The central role here is played by Craig Wasson, which is the worst piece of casting in a De Palma movie since Cliff Robertson stared at the camera and drifted through Obsession. Wasson may, in a sense, seem right for the part—a clean-cut, not too bright young L.A. actor who easily slips into voyeurism and fetishism—but what makes him seem right for it is what makes him too bland to play it. He looks like the kind of guy who as a kid had an old man’s face and was always praised for being mature. Whatever Wasson does, he’s dead earnest about it, and his conscientious acting is a drag on the movie. Dennis Franz plays the horror-film director who fires Wasson from his job as the vampire in Vampire’s Kiss for the very good reason that the claustrophobic Wasson is paralyzed with fear if he’s put in a tomb. Franz does his scuzzo number: the guy who’s so blatantly uncouth he’s funny—only this time he isn’t. The movie has no center, and it’s a washout until Holly Body arrives, close to the midway point; we were waiting for something, and she turns out to be it.

Double-entendres in the movies used to be labored; here it’s as if the atmosphere around Holly—where she works, what she does—were so porny that she couldn’t talk except in double-entendres. She’s like a dirty-minded teen-age seductress, and what she says has an element of surprise even for her; her talk is so sexy it gives her ideas and drives her eyebrows up. De Palma’s affection for funkiness makes Melanie Griffith’s performance possible, and in scenes such as Holly’s barging into the middle of traffic trying to hail a taxi De Palma gets a fresh visual quality, too.
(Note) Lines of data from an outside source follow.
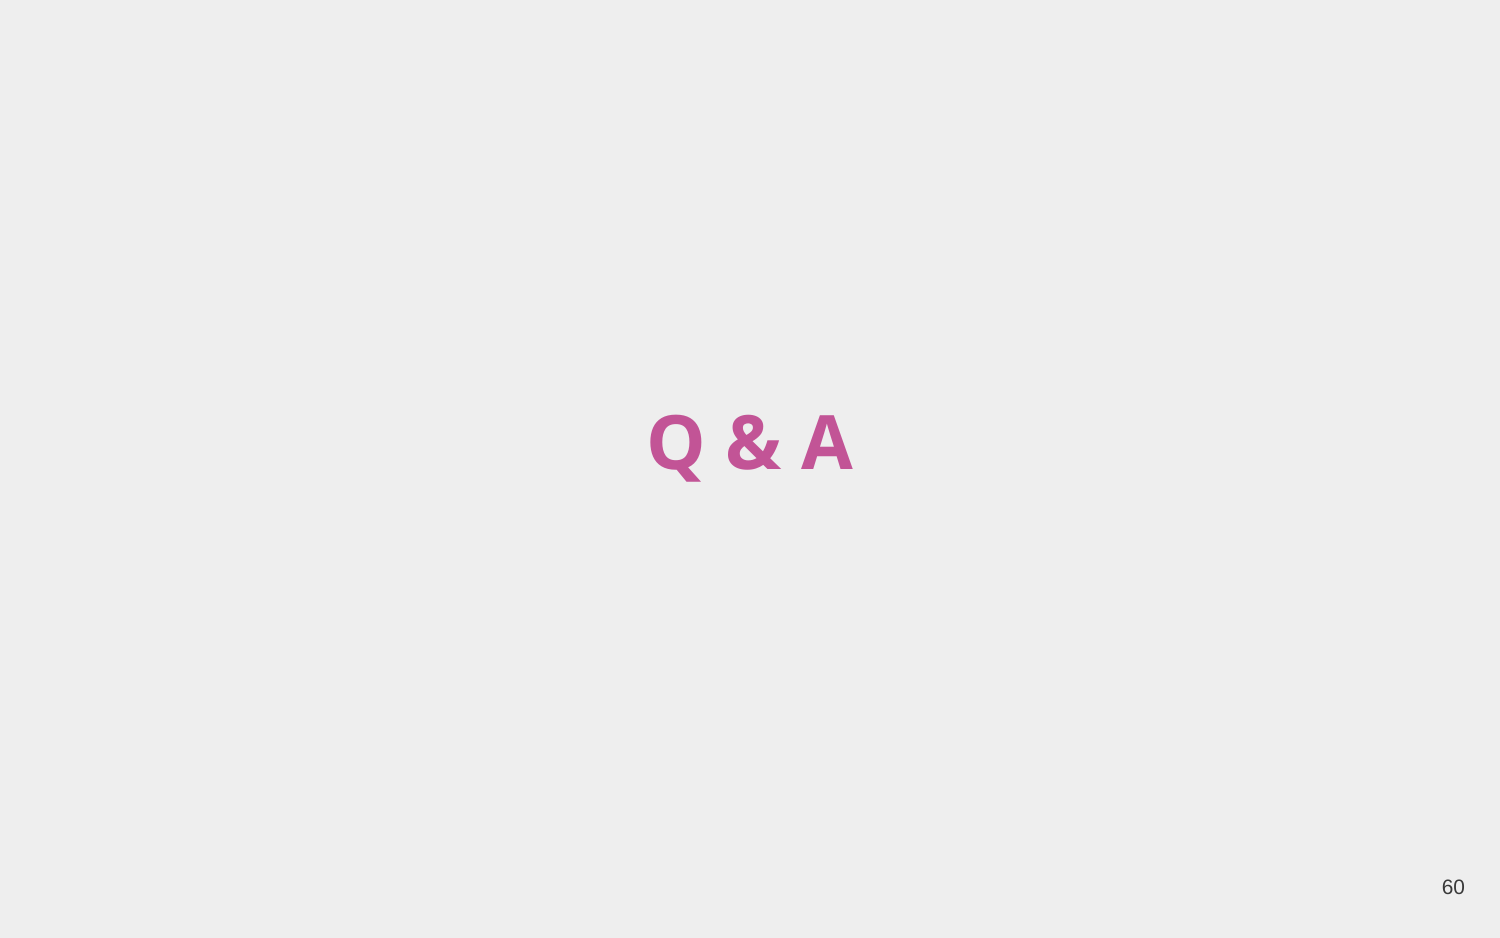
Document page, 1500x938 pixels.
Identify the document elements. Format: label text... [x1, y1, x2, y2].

title Q & A [51, 300, 1449, 579]
slide_number <number> [1389, 849, 1480, 922]
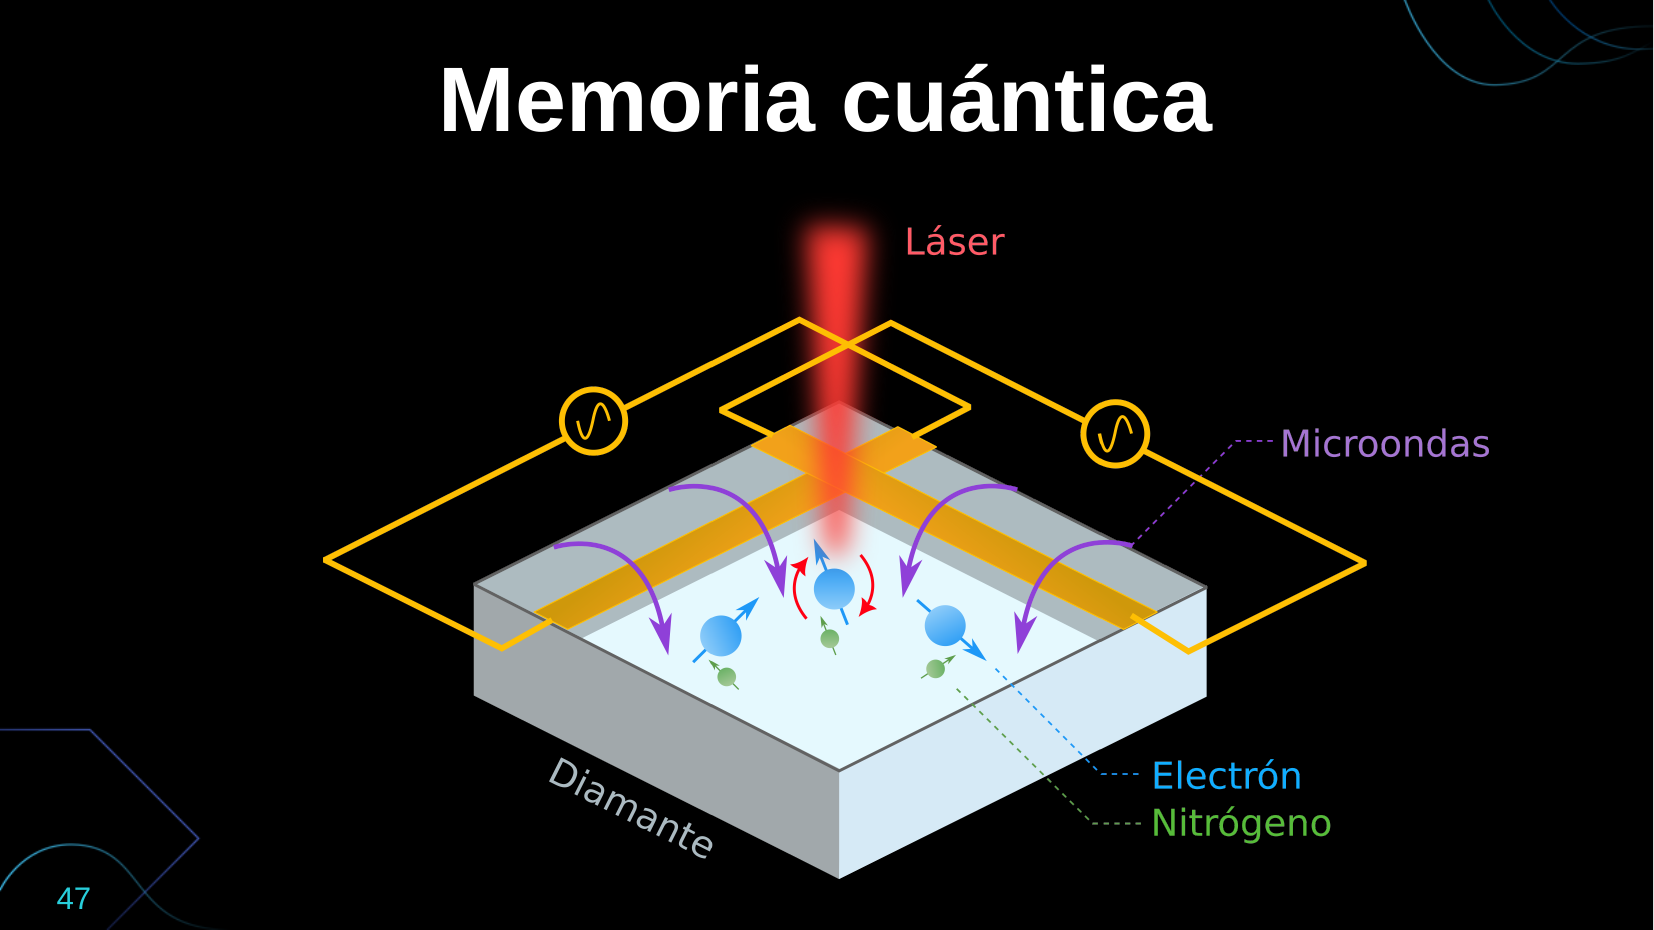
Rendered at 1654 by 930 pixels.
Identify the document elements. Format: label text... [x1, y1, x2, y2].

Most of the film’s best moments have to do with actors and actors’ lives; there’s a sisters-under-the-skin moment when Holly Body meets a “serious” actress who’s looking for a job, and tries to be helpful, neither of them realizing that they’re not in the same line of work. (It’s like the wonderful fluke encounters in early De Palma films, such as Hi, Mom!)

But the big, showy scenes recall Vertigo and Rear Window so obviously that the movie is like an assault on the people who have put De Palma down for being derivative. This time, he’s just about spiting himself and giving them reasons not to like him, And these big scenes have no special point, other than their resemblance to Hitchcock’s work. Crude, real fears were addressed in De Palma’s earlier films. Phantom of the Paradise made everything you’d heard about the rock industry as a gigantic casting couch come true, Carrie was about the dread of menstruation, Dressed to Kill was about your qualms that sexual pleasure would get you into trouble, Blow Out was about your apprehensions that you were a coward and would fail those who counted on you, and so on. But Body Double has no subject other than the plot contraption that De Palma and his co-writer, Robert J. Avrech, thought up—unless there are a lot of claustrophobes in the audience. The only thing that’s new here in terms of getting at deeper fears is the dirt flung onto (living) people in graves, and that isn’t particularly well worked out.

Body Double is not, to put it mildly, a spirited piece of moviemaking. It features (on a character called “the Indian”) the worst makeup job of recent times. And the score (by Pino Donaggio) seems to have been ladled over the images. (The thought of what some of the scenes might have been like without it is a little frightening.) There’s a key difference between this picture and good De Palma. In Carrie, when the camera moves languorously around teen-age girls in a high-school locker room there’s a buzz between the camera and what it’s filming. But here De Palma and his cinematographer, Stephen H. Burum, get away from the out-of-work actors’ low-rent apartments and the litter of pizza rinds very quickly. De Palma saves the languorous camera for the sleek, expensive settings, such as the Beverly Hills shopping mall called the Rodeo Collection, and there’s not only no comic buzz—the camera seems wowed, impressed. The voyeuristic sequences, with Wasson peeping through a telescope, aren’t particularly erotic; De Palma shows more sexual feeling for the swank buildings and real estate.